Я положил трубку на аппарат, стоявший на ночном столике. Потянулся за ломтиком калача, чтобы сделать бутерброд с маслом и икрой.

— Ну, что у тебя дома? — спросила Марина.

— Нормально, слава богу.

— Значит, поездка в Ригу откладывается на несколько дней, как я поняла?

Она сидела возле окна в кресле, повернув его так, чтобы свет падал на лежавший поперек её колен такой же столик-поднос, какой стоял передо мной на кровати. Разложив детали «ЗИГ-Зауэра», она чистила их и собирала в единое целое.

— Почему тебя Рига интересует?

— Да ночная сутолока, собственно, и случилась-то из-за этого… Примчался Прока к нам в Пирита, передает, что Толстый Рэй попал в неприятное положение, оказался меж двух огней. К нему заявился без предупреждения Чико Тургенев обсудить некоторые дела, а тут, как снег на голову, сваливаешься ты, да ещё гонишь этим стволом брата и его сожительницу, словно заложников…

— За тебя, — сказал я, поднимая рюмку с остатками коньяка, — и за твою ложь! Переполох на вилле Толстого Рэя, в результате которого меня высвободили… я зову бугая Гаргантюа Пантагрюэличем… начался минут через двадцать после нашей исторической встречи с Чико Тургеневым лицом к лицу. Не смог бы Прока добраться до Пирита к тебе, а вы не успели бы в Лохусалу за этот срок даже на вертолете.

— Он сообщил по мобильному телефону. И потом уже приехал.

— И ты за это время протрубила вассалам большой сбор… Ну, хорошо, оставим… Кто эти двое с белесыми бакенбардами? Я их приметил вчера, когда шел к Ге-Пе, то бишь Толстому Рэю на виллу через бор, они крались следом.
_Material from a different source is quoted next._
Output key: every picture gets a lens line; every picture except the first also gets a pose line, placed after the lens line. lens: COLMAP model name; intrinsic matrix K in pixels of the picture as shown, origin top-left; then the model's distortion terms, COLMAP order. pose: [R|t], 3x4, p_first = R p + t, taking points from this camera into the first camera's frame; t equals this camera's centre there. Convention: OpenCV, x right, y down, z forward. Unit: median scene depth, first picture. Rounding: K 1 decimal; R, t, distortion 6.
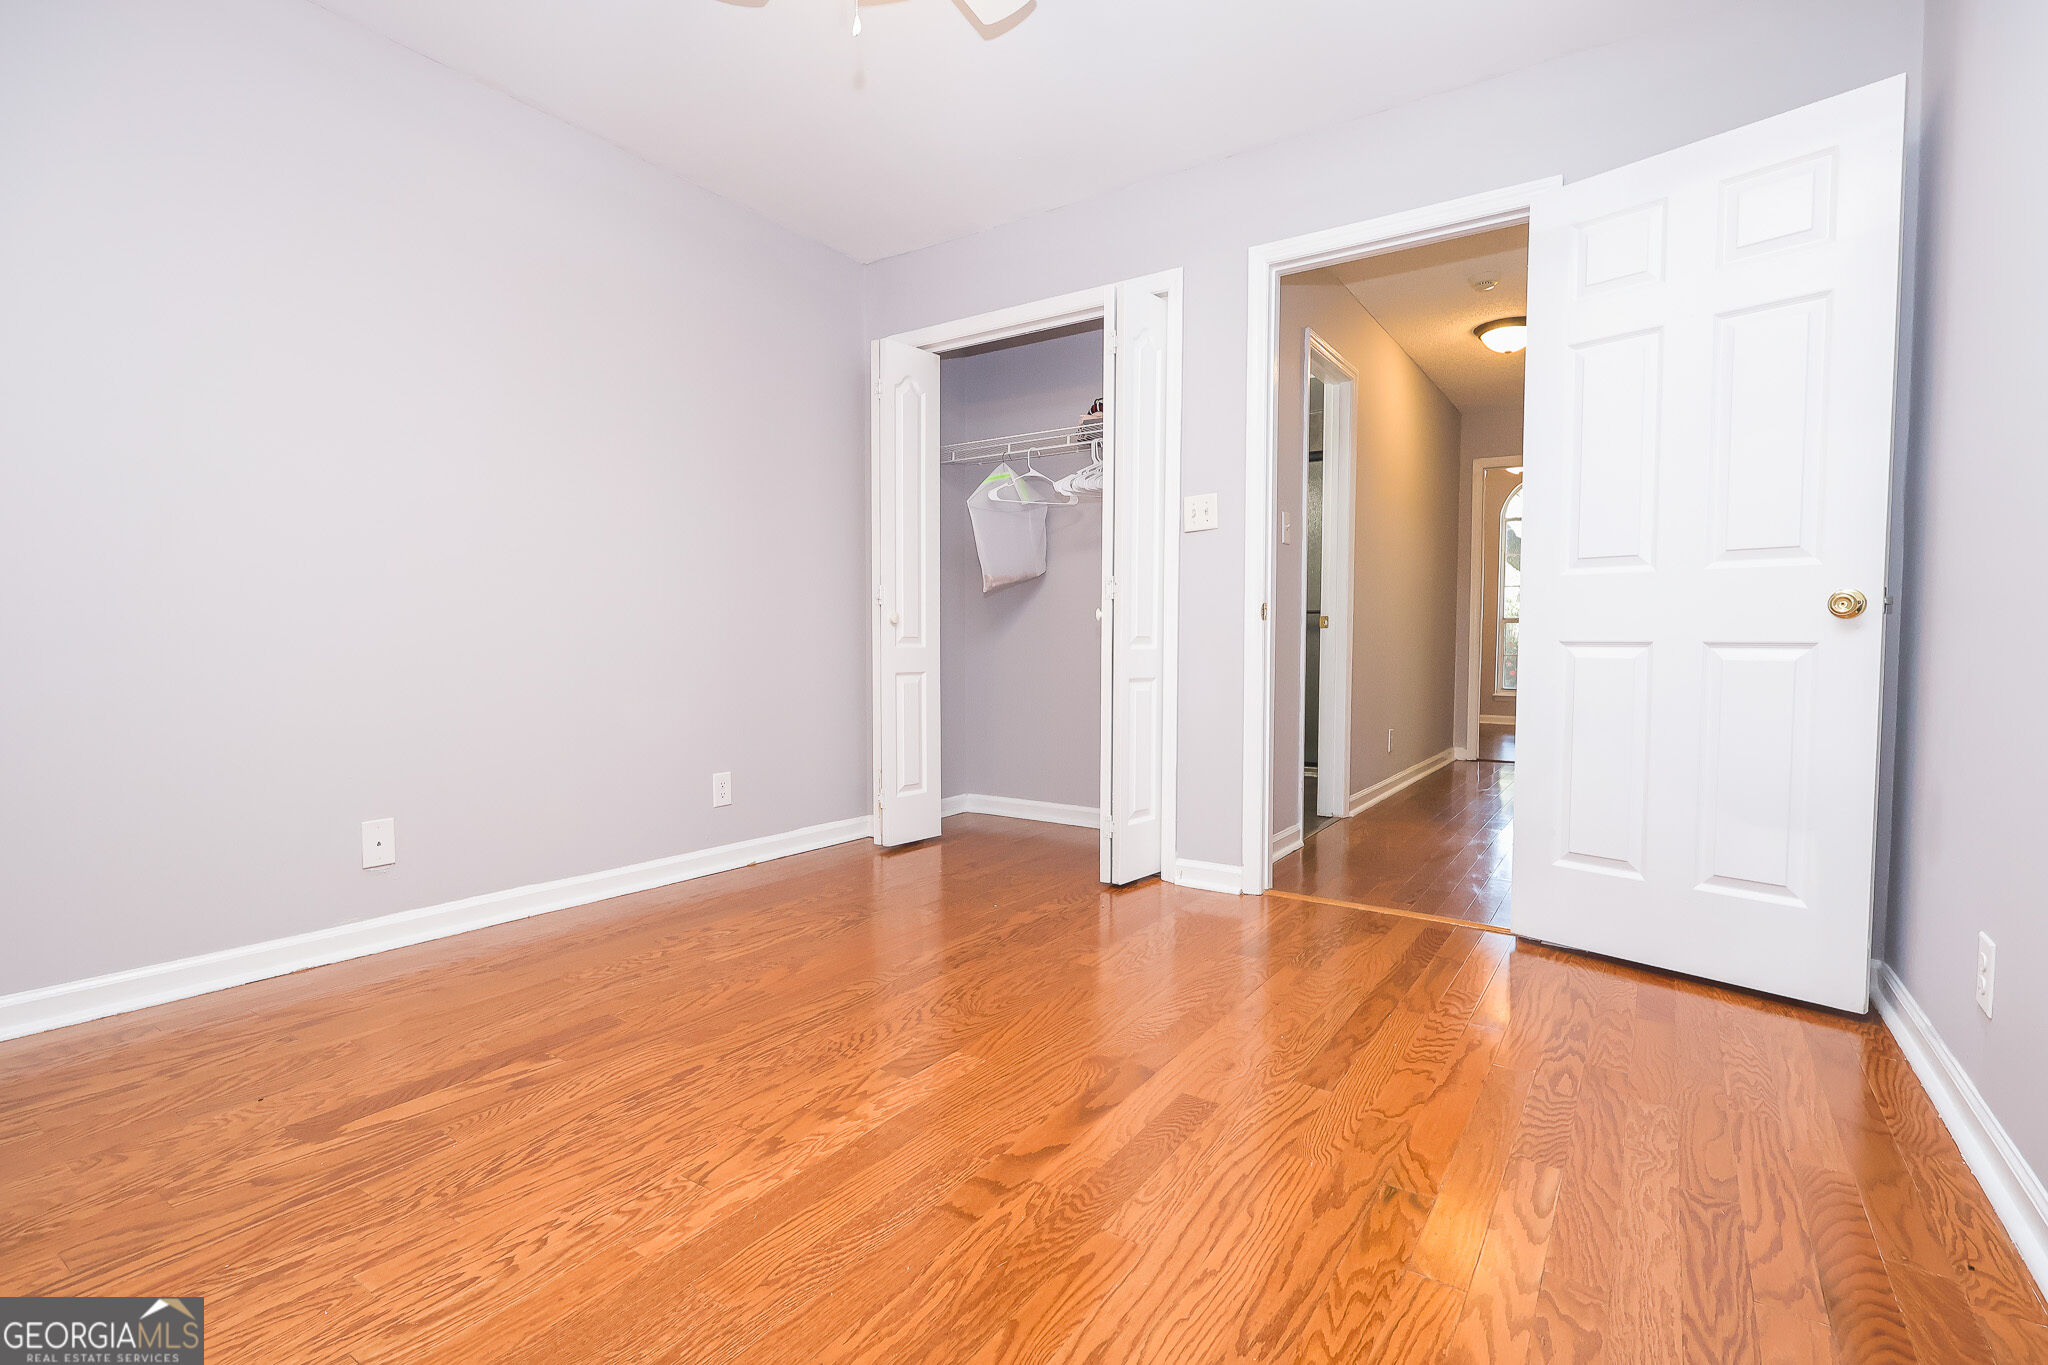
lens RADIAL K [[943.3, 0, 1038.8], [0, 943.3, 676.1], [0, 0, 1]] dist [-0.004626, 0.002484]
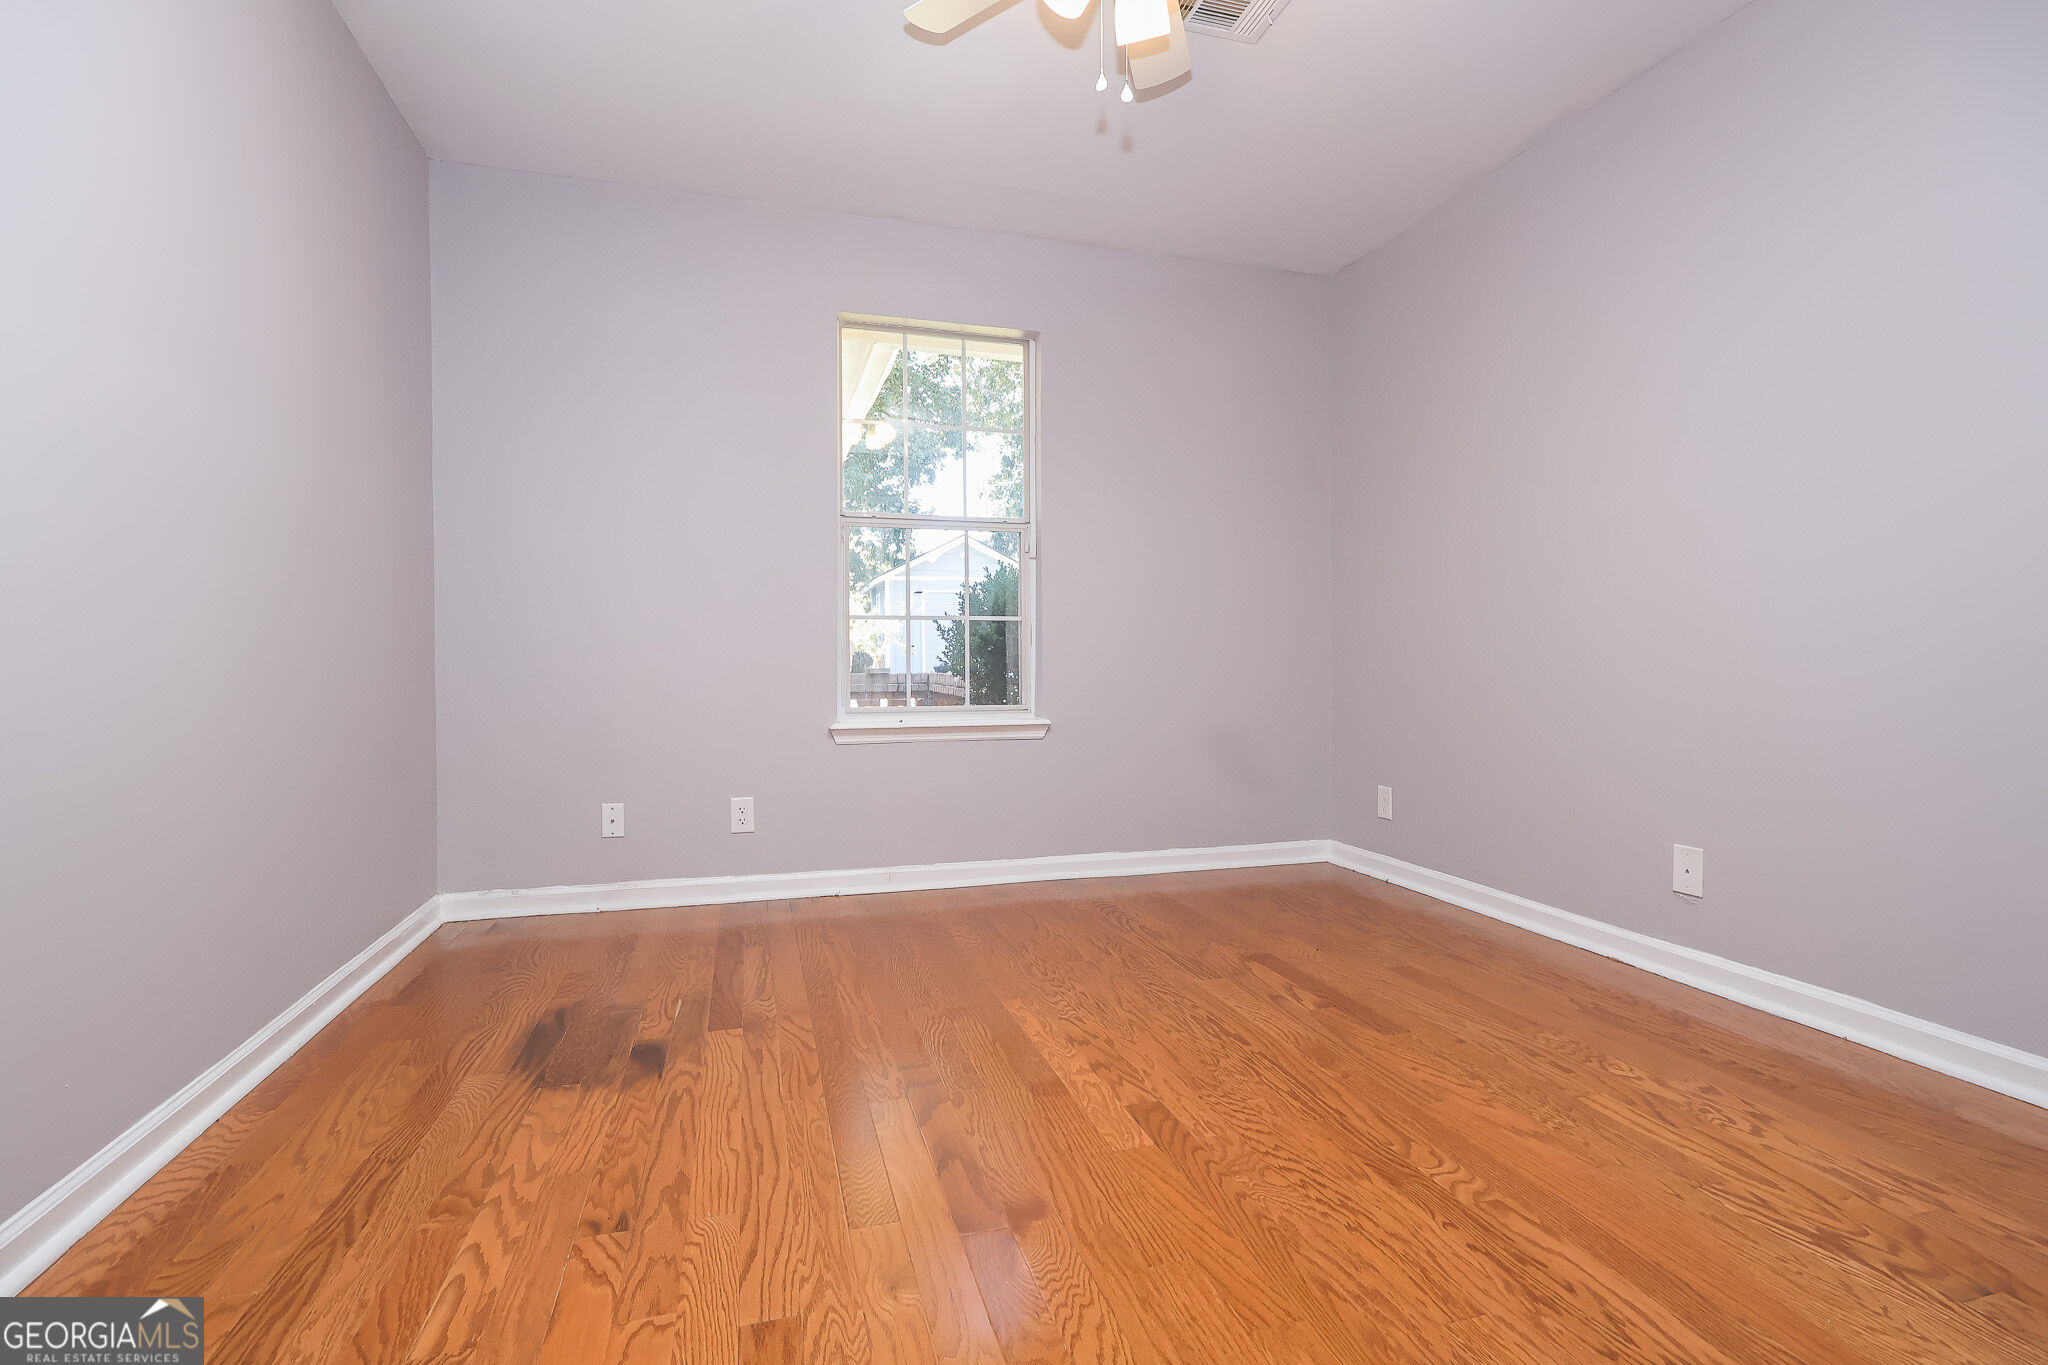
lens RADIAL K [[943.3, 0, 1017.6], [0, 943.3, 676.9], [0, 0, 1]] dist [-0.004626, 0.002484]
pose [[-0.647976, 0.007171, -0.761627, 0.773512], [-0.028411, 0.999032, 0.033579, -0.055765], [0.761130, 0.043397, -0.647145, 1.754193]]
И ворвались в дом, едва Чико Тургенев отрулил оттуда… Вот они-то и наделали переполох. Это твои люди? Почему они сидели у меня на хвосте до аэропорта в прошлый раз? Отчего ты боишься, что я поеду через Ригу? Отчего Ге-Пе выпустил меня из плена, едва заявились твои бакенбардисты?

Марина обтерла куском фланели собранный «ЗИГ-Зауэр». Встала, одернула узкую юбку, подошла к кровати и бросила пушку на одеяло. Я попытался дотянуться до её бедра, она уклонилась, и столик-поднос с кофе и остальным опрокинулся на чулки и туфли.

— Ты вполне оправился, я вижу, — сказала она, рассмеявшись. — Вставай и убирайся…

— Рауль скоро явится?

— Он в доме, просто не показывается, не хочет оказаться в этой каше. Его дело — только «Икс-пять», и все… И совет тебе. Смени логовище. Лучше сейчас же съехать из пансионата. Ты засветился. Тебе нужно уходить в подполье. Я знаю эстонцев. Они теперь самоустранятся. Им стало ясно, что пауки, которым и следовало собраться в одной банке, наползли в полном кворуме… Начинается драка. Перед тем, как насладиться битвой насекомых, они прикидывают, какую выгоду из всего этого извлечь… Думают эти ребята неторопливо, с присущим им темпераментом, так что время сбежать у тебя есть.